Once you successfully login, you can find the SAVER-X application in your dashboard. One SAVER-X run launches a new experiment and you can organize experiments into projects.
The interface to launch a new experiment should look like the screenshot on the right. Researchers can directly upload their data of UMI counts to the web portal as a (gene x cell) matrix stored in a .csv, .txt or .rds file. Our cloud service does not store the user’s data or use it for any other purpose besides denoising.
Currently, SAVER-X has trained deep count auto-encoder models across a range of tissue types (retina, brain, blood, etc.), cell types, as well as species. SAVER-X is equipped to deal with UMI counts, and the input matrix MUST BE a matrix of UMI counts. Users can choose a specific model involving any combination of these three variables against which they would like to denoise their data. Many of these choices will be context-dependent though they can also certainly be exploratory.
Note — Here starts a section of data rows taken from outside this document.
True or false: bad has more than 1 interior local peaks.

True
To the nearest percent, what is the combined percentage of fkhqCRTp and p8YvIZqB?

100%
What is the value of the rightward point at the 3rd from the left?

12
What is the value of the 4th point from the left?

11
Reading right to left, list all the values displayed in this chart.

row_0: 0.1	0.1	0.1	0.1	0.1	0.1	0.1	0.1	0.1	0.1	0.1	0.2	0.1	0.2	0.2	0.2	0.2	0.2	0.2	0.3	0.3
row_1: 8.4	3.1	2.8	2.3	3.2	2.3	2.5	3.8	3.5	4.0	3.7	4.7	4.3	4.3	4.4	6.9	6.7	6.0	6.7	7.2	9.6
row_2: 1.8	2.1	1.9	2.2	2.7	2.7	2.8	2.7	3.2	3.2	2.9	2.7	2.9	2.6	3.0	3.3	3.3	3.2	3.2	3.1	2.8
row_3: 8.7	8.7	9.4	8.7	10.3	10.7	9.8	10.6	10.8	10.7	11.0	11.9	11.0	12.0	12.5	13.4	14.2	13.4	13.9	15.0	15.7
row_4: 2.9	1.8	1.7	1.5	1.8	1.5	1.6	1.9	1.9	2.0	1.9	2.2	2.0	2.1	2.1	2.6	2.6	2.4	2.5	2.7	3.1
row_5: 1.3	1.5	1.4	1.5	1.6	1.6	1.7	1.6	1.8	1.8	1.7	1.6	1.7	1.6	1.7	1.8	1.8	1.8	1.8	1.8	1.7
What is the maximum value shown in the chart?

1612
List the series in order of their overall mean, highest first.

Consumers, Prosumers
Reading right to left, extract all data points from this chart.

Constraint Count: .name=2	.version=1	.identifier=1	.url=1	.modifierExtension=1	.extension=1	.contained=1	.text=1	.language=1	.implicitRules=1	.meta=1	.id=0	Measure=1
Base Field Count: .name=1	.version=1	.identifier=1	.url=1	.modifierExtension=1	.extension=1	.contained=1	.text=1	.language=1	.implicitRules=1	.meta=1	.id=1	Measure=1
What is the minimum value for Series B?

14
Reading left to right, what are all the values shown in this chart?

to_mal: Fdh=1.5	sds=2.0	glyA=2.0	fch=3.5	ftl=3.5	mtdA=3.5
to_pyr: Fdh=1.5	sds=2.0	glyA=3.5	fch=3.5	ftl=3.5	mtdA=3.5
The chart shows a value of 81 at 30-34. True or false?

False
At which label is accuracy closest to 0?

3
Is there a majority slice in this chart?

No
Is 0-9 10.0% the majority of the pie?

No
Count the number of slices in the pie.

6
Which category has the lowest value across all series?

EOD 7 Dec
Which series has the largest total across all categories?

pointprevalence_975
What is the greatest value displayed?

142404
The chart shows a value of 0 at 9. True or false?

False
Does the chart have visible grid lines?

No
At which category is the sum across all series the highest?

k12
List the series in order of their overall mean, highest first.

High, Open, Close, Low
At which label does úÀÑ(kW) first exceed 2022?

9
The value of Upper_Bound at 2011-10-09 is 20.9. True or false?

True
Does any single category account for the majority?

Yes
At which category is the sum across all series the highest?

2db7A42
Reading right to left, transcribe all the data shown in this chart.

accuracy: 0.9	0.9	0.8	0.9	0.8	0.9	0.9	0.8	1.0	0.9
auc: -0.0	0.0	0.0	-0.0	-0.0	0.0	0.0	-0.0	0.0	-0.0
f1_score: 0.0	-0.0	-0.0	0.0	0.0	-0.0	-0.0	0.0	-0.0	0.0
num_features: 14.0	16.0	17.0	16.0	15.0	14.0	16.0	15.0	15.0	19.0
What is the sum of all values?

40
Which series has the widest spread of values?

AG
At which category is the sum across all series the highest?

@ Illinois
For instance, if a researcher has generated single-cell transcriptomics data from the mouse hippocampus, selecting "Mouse" and "Brain" would be the logical first choices. On the other hand, if you have generated data from the human retina but are interested to see if denoising it using a model trained on mouse retina can lead to new discoveries, then SAVER-X allows the users to explore such transfer learning questions. If you are unsure of how to select the models, "No Pretraining" is a default model choice.
Our SAVER-X gateway allows parallelization to speed up computation. Click "Setting for queue RM-shared", you can customize the number of requested cores and wall time limit.